** Records from a dataset **
------------------------------

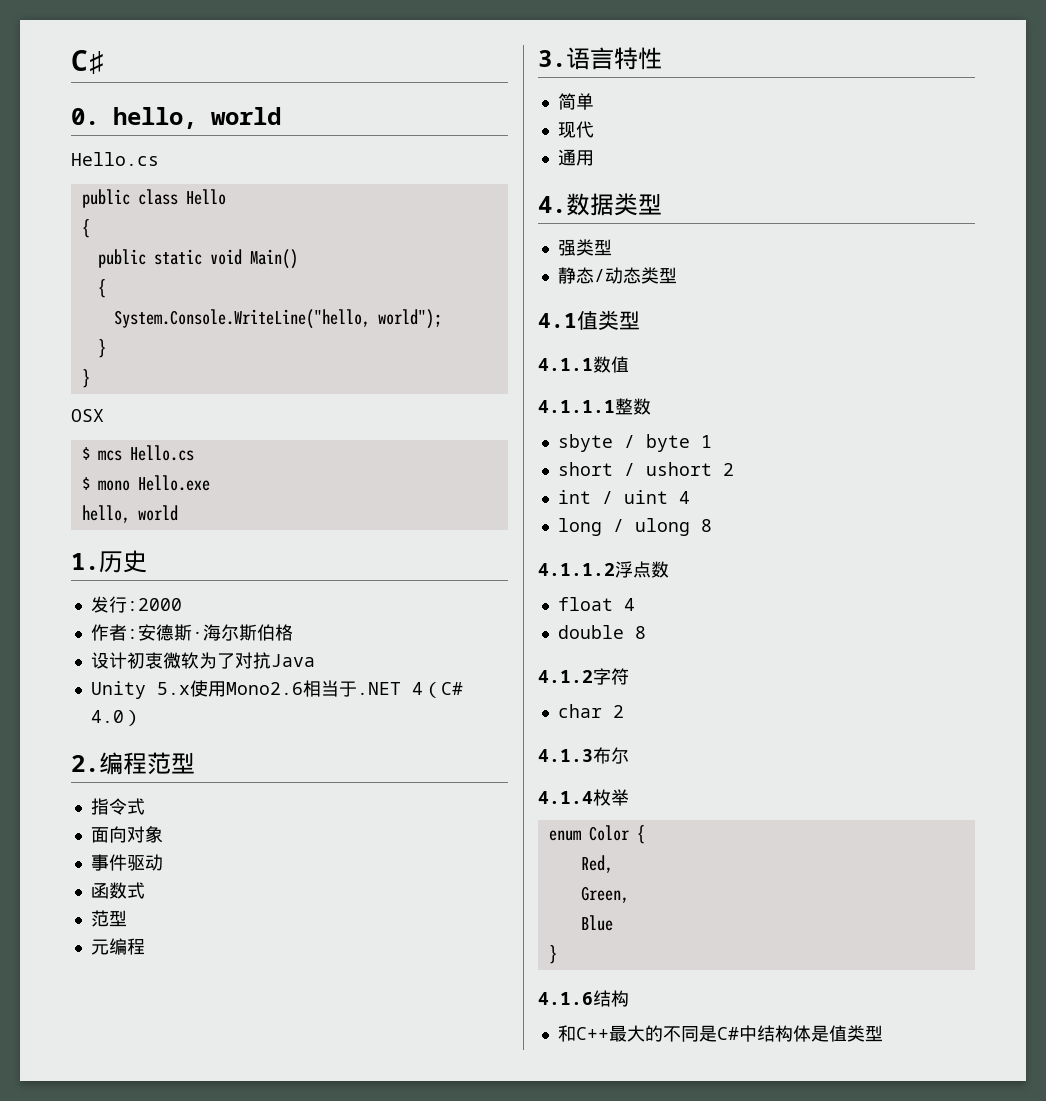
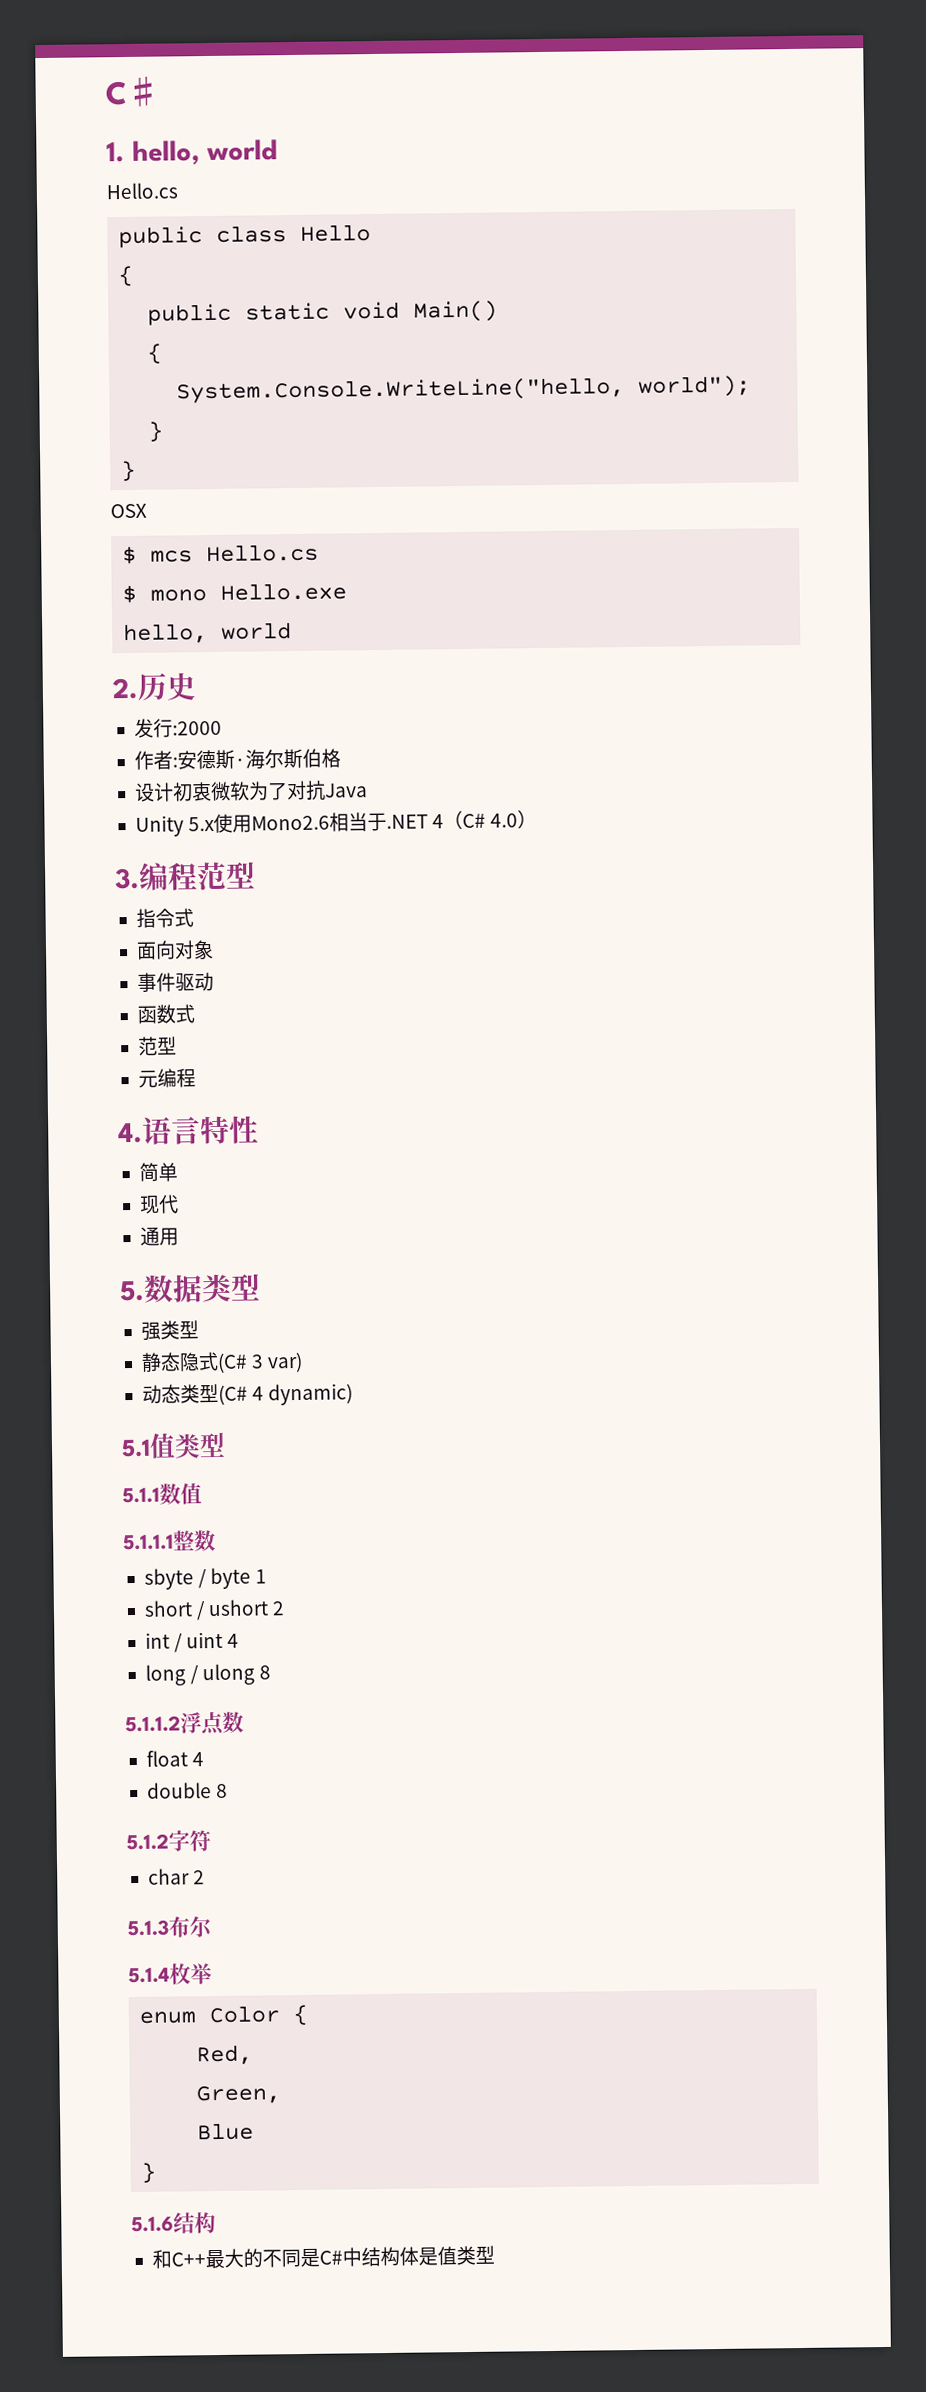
[71,108,99,125] 0. -> [106,142,125,163] 1.
[71,553,99,570] 1. -> [112,677,138,700] 2.
[71,755,99,772] 2. -> [115,867,140,890] 3.
[538,50,566,67] 3. -> [118,1122,143,1144] 4.
[538,196,566,213] 4. -> [120,1280,145,1302] 5.
[593,267,677,284] [538,313,577,328] /动态类型 // 4.1 -> [178,1351,304,1373] [141,1383,354,1406] [121,1438,151,1458] 隐式(C# 3 var) // 动态类型(C# 4 dynamic) // 5.1
[538,358,593,371] 4.1.1 -> [122,1487,160,1504] 5.1.1
[538,400,615,413] 4.1.1.1 -> [123,1534,174,1551] 5.1.1.1
[538,563,615,576] 4.1.1.2 -> [125,1715,181,1733] 5.1.1.2
[538,670,593,683] 4.1.2 -> [126,1833,169,1851] 5.1.2
[538,749,593,762] 4.1.3 -> [127,1919,169,1937] 5.1.3
[538,791,593,804] 4.1.4 -> [128,1967,170,1984] 5.1.4
[538,992,593,1005] 4.1.6 -> [131,2216,174,2233] 5.1.6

------------------------------

** DESCRIPTION OF THE TASK **
Reproduce each line, exactly as it appears, from the one that contains "[593,267,677,284] [538,313,577,328] /动态类型" through the last line of the records. Add no other lines.

** SOLUTION BELOW **
[593,267,677,284] [538,313,577,328] /动态类型 // 4.1 -> [178,1351,304,1373] [141,1383,354,1406] [121,1438,151,1458] 隐式(C# 3 var) // 动态类型(C# 4 dynamic) // 5.1
[538,358,593,371] 4.1.1 -> [122,1487,160,1504] 5.1.1
[538,400,615,413] 4.1.1.1 -> [123,1534,174,1551] 5.1.1.1
[538,563,615,576] 4.1.1.2 -> [125,1715,181,1733] 5.1.1.2
[538,670,593,683] 4.1.2 -> [126,1833,169,1851] 5.1.2
[538,749,593,762] 4.1.3 -> [127,1919,169,1937] 5.1.3
[538,791,593,804] 4.1.4 -> [128,1967,170,1984] 5.1.4
[538,992,593,1005] 4.1.6 -> [131,2216,174,2233] 5.1.6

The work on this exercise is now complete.